- Bot fraud on connected TV (CTV) grew 69% year-over-year in 2022, in response to a report from measurement and analytics firm DoubleVerify.
- The number of CTV schemes detected by the corporate annually has also tripled since 2020. This encroachment follows a surge in advertiser investments within the channel, which became more popular with consumers amid the pandemic-driven shift to streaming.
- DoubleVerify’s findings follow an upfronts season that is anticipated to see brands and media buyers focus much more on CTV with recent offerings in the marketplace from Netflix, Disney+ and others.
DoubleVerify’s latest global insights report digs into an unsightly truth that has long dogged digital promoting channels: The greater the recognition, the more likely an area can be targeted by bad actors. A necessity for CTV to scrub up its act could change into pressing because the channel climbs in priority for advertisers, with marquee programming soon making the jump to the streaming arena.
CTV has emerged as a rare shiny spot in an otherwise down ad market. Consumers have expressed a powerful preference for streaming, ditching linear TV in droves. Streaming platforms and traditional networks, meanwhile, have increasingly turned to ad-supported plans as the main target shifts from growth to profitability in an oversaturated market. Netflix last week held its first-ever upfront, though the presentation pivoted to a virtual format on the last minute as a consequence of the entertainment author’s strike.

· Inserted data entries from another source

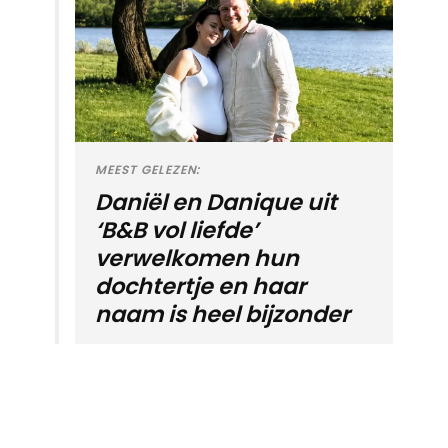
MEEST GELEZEN:
Daniël en Danique uit
‘B&B vol liefde’
verwelkomen hun
dochtertje en haar
naam is heel bijzonder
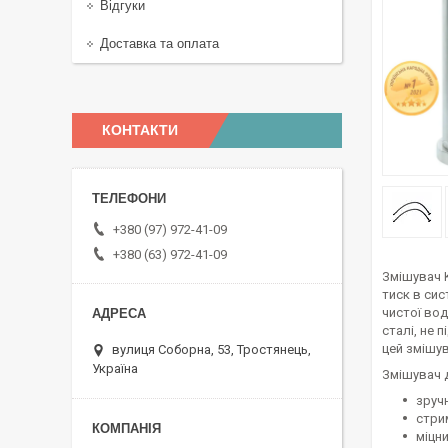
Відгуки
Доставка та оплата
КОНТАКТИ
+380 (97) 972-41-09
+380 (63) 972-41-09
Змішувач K
тиск в сис
чистої вод
сталі, не 
цей змішув
вулиця Соборна, 53, Тростянець,
Україна
Змішувач д
зруч
стри
міцни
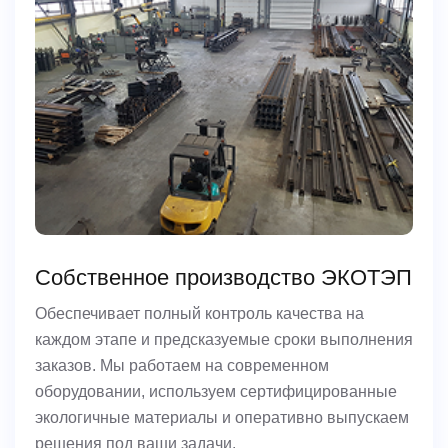
Собственное производство ЭКОТЭП
Обеспечивает полный контроль качества на
каждом этапе и предсказуемые сроки выполнения
заказов. Мы работаем на современном
оборудовании, используем сертифицированные
экологичные материалы и оперативно выпускаем
решения под ваши задачи.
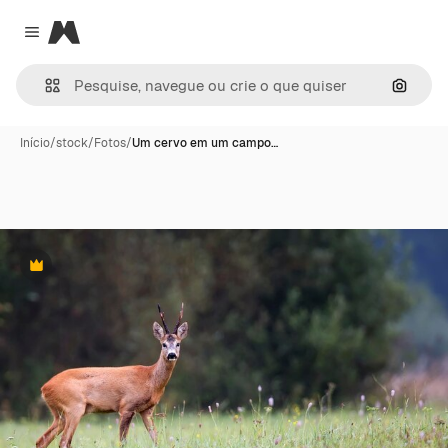
Magnific
Close menu
Pesqui
Início
/
stock
/
Fotos
/
Um cervo em um campo…
Premium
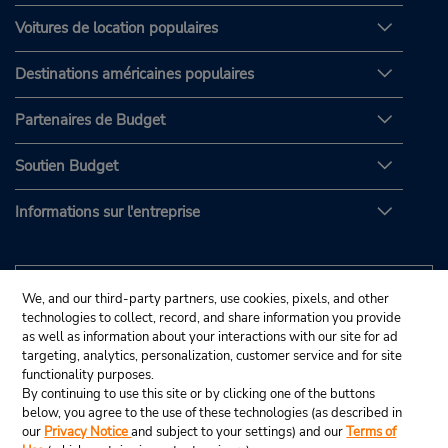
Voitures de location populaires
Destinations américaines populaires
Partenaires de Budget
Soutien Budget
Informations sur l'entreprise
We, and our third-party partners, use cookies, pixels, and other
technologies to collect, record, and share information you provide
as well as information about your interactions with our site for ad
targeting, analytics, personalization, customer service and for site
functionality purposes.
By continuing to use this site or by clicking one of the buttons
below, you agree to the use of these technologies (as described in
our
Privacy Notice
and subject to your settings) and our
Terms of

Even with investments flowing in and interest on the rise, CTV stays a comparatively immature channel with vulnerabilities that might be off-putting to advertisers which can be watching their budgets closely and looking out to chop down on wasteful spending.
“[With] growth come growing pains,” said Mark Zagorski, CEO of DoubleVerify, in a press statement. “As CTV becomes a top channel for consumers and advertisers alike, it also becomes a goal for fraud, making measurement and protection a critical a part of validating the efficacy of campaigns.”
DoubleVerify provides verification and brand safety solutions and used the research to trumpet its products. The firm compared the outcomes of a “protected” campaign to at least one where verification was not in place and located the unprotected campaign experienced fraud rates roughly 18 times higher, or at about 11.2%. The report’s broader findings were based on an evaluation of over 5.5 trillion media transactions conducted by 1,000 DoubleVerify customers across the globe.
While DoubleVerify has a transparent motivation for calling out CTV fraud, it is a subject advertisers can be paying closer attention to as they test the channel’s waters in greater numbers. The upfronts, a media-buying bonanza that has historically been dedicated to linear and broadcast TV deals, has put digital within the highlight in recent times. Well over half of this 12 months’s upfronts market is forecast to be made up of digital media buys, in response to Insider Intelligence. The researcher expects brands will commit $8.66 billion to CTV ads for the present period.